I'll say it again -- he's a conman. Any direct links to historical fascists that Trump has (say, for example, Hitler)... were on purpose. Strictly. He intentionally mimicked Hitler to draw outrage. He intentionally chooses his populist views to manipulate. He intentionally plays fine lines because it grinds gears, gets people talking, and adds to his brand. To his ego. To say he has a political ideology is giving him far more credit than he deserves. His only political ideology is Trump. Why do you think he has been a republican -- and then a democrat -- and then a republican again? Why do you think he criticizes every active leader, and every competitor? Why do you think he's quick to change his view and have general historical inconsistencies which he blatantly denies (Clinton is doing a phenomenal job -- she's the worst; I support the war -- I never did; I voted for Bush -- I didn't vote for Bush; etc etc)? His only consistency is personal benefit. So that he always sounds right and he is always the one who knows best.
 
more food for thought:

In March, Paxton was interviewed by DemocracyNow about whether or not Trump was a fascist. From February to March, Paxton’s views on Trump changed some. While Paxton still felt that there were “great differences between Trump and fascism,” Paxton also said that Trump shows “a rather alarming willingness to use fascist themes and fascist styles.” And Paxton worried that Trump “would indeed take some kind of nonconstitutional action [in the event of a deadlock with Congress], and people would be afraid to say no.” But Paxton thought that the lack of a blackshirted militia fighting “in the streets” kept Trump and his movement from being actual fascism.

If Paxton is worried that Trump might take “nonconstitutional action,” and if he sees Trump using fascist themes and styles, then it seems like Paxton may be suggesting that Trump is very nearly a fascist without saying so outright.

In 1998, Paxton wrote an article titled the “Five Stages of Fascism” in which he identified five stages that fascism moves through as it matures (or, in most cases, doesn’t). The five stages are

(
1) the initial creation of fascist movements; (2) their rooting as parties in a political system; (3) the acquisition of power; (4) the exercise of power, and, finally, in the longer term, (5) radicalization or entropy.

Paxton writes that Stage One fascist movements can arise “wherever democracy is sufficiently implanted to have aroused disillusion,” and that a wide variety of ideologies have the potential to become proto-fascist movements. He points out that there are at least two prior examples of similar movements in the US already – the KKK in the post-Civil War South and the Silver Shirts of William Dudley Pelley. And as for people who claim that the United States should be immune to the ravages of fascism, Paxton has this to say:

Since fascisms take their first steps in reaction to claimed failings of democracy, it is not surprising that they should appear first in the most precocious democracies, the United States and France (emphasis added)

Paxton points out, however, that while proto-fascist movements are relatively common, few last enough to transition to Stage Two. He writes that those that do successfully transition all have similar national conditions:
the weakness of a liberal state, whose inadequacies seems to condemn the nation to disorder, decline, or humiliation; and political deadlock because the Right, the heir to power but unable to continue to wield it alone, refuses to accept a growing Left as a legitimate governing partner.

************

* [WHAT TO WORK ON]:
a - Transcribe part of the excerpt on Trump and fascism. Begin at the words "Since fascisms take" and stop after "France (emphasis added)".
b - Answer these questions from the excerpt on Trump and fascism:
(i) In what year did Paxton write the article "Five Stages of Fascism"?
(ii) Whose Silver Shirts does Paxton cite as a prior American example?
(iii) In what month was Paxton interviewed by DemocracyNow?
c - List every stage of fascism that Paxton identifies in the excerpt on Trump and fascism.
Rely solely on the excerpt on Trump and fascism.

* [EXTRACTED DATA]:
************

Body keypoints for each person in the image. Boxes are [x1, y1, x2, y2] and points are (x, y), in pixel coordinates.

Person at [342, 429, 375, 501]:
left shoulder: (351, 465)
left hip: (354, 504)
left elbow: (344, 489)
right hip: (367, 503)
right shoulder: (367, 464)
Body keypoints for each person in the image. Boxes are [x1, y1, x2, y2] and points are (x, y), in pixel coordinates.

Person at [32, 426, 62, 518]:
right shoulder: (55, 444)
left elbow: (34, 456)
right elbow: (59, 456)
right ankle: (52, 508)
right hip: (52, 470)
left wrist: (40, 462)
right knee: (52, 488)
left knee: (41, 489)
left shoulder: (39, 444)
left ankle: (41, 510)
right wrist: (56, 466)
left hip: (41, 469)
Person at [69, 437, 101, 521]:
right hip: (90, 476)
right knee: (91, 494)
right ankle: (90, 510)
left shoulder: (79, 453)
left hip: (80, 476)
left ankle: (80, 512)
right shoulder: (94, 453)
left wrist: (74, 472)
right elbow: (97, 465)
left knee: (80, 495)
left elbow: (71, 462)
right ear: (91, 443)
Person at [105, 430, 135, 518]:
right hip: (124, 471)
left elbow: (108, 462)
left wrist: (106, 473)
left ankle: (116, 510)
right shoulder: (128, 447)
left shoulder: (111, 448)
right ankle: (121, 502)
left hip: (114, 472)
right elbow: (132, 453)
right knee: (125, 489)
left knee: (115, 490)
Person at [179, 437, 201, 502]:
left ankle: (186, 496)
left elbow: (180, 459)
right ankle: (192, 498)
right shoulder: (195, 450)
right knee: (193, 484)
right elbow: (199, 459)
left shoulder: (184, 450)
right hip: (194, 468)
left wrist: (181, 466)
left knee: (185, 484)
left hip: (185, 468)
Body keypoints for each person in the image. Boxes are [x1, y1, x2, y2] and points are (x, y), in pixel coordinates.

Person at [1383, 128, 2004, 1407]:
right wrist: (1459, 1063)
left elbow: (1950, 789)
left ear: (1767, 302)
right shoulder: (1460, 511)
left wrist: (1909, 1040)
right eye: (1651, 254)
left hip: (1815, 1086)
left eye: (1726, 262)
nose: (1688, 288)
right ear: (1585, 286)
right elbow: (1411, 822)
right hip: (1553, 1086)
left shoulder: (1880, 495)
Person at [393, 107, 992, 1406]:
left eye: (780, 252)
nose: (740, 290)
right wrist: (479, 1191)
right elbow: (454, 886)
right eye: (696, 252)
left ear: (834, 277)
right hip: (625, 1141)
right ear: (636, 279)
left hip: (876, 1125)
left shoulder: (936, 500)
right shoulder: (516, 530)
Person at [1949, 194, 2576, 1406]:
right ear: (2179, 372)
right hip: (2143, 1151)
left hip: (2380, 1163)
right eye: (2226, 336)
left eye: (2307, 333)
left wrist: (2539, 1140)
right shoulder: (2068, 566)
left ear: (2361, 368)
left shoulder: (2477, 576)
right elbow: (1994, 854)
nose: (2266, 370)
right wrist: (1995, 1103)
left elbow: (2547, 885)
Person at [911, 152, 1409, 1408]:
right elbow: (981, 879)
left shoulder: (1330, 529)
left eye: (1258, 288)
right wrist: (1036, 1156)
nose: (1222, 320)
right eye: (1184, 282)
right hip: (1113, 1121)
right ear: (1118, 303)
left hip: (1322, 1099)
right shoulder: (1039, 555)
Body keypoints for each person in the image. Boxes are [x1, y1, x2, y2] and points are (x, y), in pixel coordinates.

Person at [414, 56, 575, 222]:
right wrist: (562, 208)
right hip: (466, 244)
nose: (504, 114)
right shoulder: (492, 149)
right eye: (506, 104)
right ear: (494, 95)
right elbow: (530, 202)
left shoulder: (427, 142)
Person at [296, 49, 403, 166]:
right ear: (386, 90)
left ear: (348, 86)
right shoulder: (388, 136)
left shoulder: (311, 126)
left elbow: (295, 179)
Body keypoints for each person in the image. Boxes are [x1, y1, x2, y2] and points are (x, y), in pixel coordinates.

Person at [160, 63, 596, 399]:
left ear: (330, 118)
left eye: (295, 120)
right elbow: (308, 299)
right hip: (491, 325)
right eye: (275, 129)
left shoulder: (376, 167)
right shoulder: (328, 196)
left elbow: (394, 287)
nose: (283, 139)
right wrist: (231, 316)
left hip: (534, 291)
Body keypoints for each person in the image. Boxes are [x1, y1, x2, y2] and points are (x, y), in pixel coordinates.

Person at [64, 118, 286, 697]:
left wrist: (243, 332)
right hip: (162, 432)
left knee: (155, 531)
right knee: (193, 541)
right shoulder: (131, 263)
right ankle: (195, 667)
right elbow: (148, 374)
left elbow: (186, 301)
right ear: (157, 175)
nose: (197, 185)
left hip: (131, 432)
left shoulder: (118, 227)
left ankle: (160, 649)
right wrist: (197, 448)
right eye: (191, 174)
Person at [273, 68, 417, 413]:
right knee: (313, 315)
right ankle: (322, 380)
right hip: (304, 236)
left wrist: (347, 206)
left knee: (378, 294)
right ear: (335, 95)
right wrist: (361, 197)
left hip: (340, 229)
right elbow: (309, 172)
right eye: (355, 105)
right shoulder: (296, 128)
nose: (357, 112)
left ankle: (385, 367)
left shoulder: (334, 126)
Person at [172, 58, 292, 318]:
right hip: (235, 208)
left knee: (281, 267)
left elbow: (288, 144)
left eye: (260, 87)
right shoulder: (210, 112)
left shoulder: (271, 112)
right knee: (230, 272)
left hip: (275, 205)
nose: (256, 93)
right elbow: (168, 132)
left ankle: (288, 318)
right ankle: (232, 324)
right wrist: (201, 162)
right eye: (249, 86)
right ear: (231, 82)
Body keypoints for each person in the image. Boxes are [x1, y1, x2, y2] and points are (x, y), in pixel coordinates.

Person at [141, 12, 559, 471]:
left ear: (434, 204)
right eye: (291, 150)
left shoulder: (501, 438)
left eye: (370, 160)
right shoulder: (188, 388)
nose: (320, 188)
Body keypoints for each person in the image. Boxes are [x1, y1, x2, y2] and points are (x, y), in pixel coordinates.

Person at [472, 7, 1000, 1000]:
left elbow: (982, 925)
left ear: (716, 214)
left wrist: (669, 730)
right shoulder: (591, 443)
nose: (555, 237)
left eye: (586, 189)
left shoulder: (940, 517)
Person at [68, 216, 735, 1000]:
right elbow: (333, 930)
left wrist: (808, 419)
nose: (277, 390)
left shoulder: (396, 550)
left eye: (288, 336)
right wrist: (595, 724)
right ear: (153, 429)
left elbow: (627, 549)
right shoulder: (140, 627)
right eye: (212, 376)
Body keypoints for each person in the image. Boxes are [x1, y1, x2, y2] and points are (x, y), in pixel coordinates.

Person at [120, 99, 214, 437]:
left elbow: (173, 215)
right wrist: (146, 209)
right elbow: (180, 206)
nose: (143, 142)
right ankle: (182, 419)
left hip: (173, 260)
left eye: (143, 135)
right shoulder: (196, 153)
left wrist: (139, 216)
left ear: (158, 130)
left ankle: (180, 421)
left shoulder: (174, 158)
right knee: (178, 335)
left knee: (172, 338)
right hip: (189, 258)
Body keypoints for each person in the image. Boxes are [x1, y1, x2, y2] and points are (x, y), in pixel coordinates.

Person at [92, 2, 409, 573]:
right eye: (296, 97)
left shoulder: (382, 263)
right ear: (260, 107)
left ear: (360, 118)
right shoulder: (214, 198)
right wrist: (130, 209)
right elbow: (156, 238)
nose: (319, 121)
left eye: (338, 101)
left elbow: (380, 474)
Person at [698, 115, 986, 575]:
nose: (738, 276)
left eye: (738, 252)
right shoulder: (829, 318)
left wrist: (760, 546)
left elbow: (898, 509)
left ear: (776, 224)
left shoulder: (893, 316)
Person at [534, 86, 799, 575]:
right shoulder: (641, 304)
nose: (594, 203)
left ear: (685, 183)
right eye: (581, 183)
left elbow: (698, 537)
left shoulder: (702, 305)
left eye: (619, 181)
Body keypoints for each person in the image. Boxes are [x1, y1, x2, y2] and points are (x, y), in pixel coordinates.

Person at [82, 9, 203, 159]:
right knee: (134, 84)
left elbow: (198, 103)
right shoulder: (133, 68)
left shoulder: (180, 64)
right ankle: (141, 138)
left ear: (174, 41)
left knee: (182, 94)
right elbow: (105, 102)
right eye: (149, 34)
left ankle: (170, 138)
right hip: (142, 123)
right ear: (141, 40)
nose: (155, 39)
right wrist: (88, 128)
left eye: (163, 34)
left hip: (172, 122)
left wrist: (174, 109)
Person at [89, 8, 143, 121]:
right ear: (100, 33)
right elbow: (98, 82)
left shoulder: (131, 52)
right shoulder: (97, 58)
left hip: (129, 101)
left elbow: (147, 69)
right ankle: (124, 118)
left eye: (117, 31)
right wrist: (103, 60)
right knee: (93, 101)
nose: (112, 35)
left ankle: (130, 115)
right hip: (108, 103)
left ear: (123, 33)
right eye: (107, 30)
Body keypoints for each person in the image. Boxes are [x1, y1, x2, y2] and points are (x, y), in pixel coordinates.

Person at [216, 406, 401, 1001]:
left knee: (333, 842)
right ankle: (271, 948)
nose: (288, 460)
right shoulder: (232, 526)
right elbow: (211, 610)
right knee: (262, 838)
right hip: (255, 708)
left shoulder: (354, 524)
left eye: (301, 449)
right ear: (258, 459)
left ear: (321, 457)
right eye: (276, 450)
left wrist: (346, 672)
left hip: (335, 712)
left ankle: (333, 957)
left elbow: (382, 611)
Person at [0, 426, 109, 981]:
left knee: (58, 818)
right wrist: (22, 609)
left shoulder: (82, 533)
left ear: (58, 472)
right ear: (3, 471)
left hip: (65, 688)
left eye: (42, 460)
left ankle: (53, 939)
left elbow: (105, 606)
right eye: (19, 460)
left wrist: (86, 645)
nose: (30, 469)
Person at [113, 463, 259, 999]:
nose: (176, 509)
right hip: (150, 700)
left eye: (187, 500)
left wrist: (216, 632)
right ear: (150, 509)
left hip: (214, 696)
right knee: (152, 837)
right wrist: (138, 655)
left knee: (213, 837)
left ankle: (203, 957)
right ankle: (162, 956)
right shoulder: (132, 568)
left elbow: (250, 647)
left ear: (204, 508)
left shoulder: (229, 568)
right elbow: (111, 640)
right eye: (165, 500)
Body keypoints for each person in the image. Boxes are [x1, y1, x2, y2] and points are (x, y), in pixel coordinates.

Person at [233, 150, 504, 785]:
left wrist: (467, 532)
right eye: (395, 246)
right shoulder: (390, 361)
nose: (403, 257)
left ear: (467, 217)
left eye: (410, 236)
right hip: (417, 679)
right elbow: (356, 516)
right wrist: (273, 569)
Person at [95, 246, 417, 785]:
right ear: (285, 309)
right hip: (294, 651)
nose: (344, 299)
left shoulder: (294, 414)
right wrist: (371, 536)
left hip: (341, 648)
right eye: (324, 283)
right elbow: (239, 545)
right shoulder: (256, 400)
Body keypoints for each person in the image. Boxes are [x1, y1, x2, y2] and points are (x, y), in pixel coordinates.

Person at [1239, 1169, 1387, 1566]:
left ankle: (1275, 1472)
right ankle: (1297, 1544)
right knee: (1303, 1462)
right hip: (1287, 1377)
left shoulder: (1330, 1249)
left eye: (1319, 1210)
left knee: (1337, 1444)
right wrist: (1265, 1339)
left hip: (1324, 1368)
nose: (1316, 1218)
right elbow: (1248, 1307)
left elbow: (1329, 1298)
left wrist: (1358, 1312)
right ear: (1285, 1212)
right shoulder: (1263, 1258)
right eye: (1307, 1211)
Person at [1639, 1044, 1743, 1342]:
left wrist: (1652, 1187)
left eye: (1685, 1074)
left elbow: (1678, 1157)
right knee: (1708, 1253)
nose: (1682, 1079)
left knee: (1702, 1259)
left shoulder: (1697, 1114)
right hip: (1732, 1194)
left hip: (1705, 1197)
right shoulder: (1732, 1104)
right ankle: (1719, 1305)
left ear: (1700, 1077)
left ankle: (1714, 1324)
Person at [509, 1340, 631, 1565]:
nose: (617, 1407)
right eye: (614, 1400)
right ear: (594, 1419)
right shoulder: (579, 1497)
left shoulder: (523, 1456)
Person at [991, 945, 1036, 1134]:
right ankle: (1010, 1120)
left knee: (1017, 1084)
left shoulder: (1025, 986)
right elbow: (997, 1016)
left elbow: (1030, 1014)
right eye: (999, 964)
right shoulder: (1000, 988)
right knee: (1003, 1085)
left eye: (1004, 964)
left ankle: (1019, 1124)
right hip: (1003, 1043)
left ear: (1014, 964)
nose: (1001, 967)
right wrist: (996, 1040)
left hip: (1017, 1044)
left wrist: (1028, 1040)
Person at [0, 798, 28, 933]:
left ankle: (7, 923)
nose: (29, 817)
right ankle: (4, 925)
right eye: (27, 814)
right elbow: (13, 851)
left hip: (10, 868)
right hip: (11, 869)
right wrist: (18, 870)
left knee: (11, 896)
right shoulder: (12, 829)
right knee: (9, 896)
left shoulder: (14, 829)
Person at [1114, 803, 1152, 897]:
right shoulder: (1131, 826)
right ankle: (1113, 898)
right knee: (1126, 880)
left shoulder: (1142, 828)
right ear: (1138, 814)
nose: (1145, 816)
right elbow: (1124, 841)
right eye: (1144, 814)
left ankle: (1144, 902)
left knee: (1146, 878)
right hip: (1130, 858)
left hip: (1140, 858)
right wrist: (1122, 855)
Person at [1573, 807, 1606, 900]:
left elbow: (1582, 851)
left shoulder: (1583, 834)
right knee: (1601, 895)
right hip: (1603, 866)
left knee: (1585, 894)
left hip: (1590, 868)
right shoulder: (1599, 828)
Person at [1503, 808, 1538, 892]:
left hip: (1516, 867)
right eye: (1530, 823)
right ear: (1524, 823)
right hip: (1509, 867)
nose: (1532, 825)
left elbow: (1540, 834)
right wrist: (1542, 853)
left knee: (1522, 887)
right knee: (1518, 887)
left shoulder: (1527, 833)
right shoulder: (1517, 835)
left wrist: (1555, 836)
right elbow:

************

* [TASK RESULTS]:
a -
Since fascisms take their first steps in reaction to claimed failings of democracy, it is not surprising that they should appear first in the most precocious democracies, the United States and France (emphasis added)

b -
(i) 1998
(ii) William Dudley Pelley
(iii) March

c -
1. The initial creation of fascist movements
2. Their rooting as parties in a political system
3. The acquisition of power
4. The exercise of power
5. Radicalization or entropy